(AP Photo/Steven Senne)
Brown University just made a big promise.
The Providence, Rhode Island Ivy League school announced today that it will eliminate student loans – and replace them with grants that do not have to be repaid.
As reported in The Hill, Brown will completely remove student loans from financial aid packages for Brown’s 6,500 current undergraduate students as well as future undergraduate students.
Were committed to making a Brown education accessible to students from all income groups, so we can continue to accept the very best and brightest students from around the world, Brown President Christina Paxson said in a press release. When students and their families are sitting at their dining room tables making decisions about where to apply to college, or whether to accept an offer of admission, we want them to know that Brown is an affordable choice.

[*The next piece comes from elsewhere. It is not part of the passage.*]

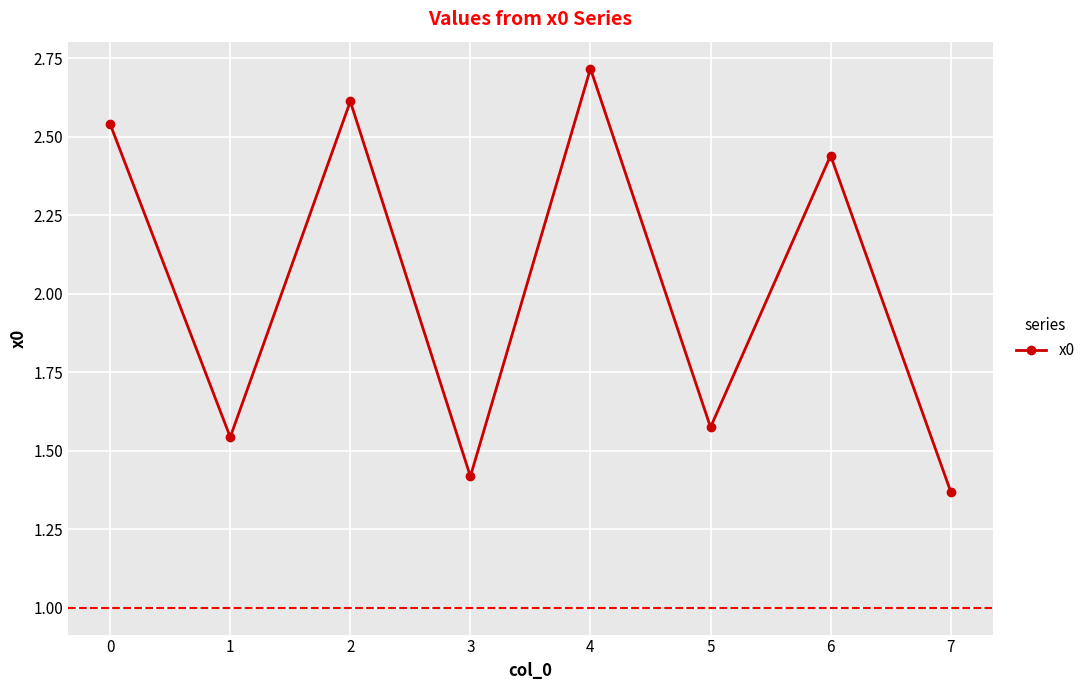

True or false: the data shows 1.8 at 2.

False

In addition to increasing its financial aid budget by $4.5 million each year, Brown will raise $120 million as part of its existing $3 billion fundraising campaign.
The ambitious goal is part of The Brown Promise: The Future of Financial Aid At Brown, which builds upon Brown’s need-blind admissions policy launched in 2003.
In June, through its "Go Blue Guarantee," the University of Michigan announced that it will provide free tuition beginning in January 2018 for up to four years for in-state students with family income of up to $65,000 and who meet other eligibility criteria.
In January, New York Governor Andrew Cuomo introduced the Excelsior Scholarship to offer free tuition at all New York’s public colleges and universities.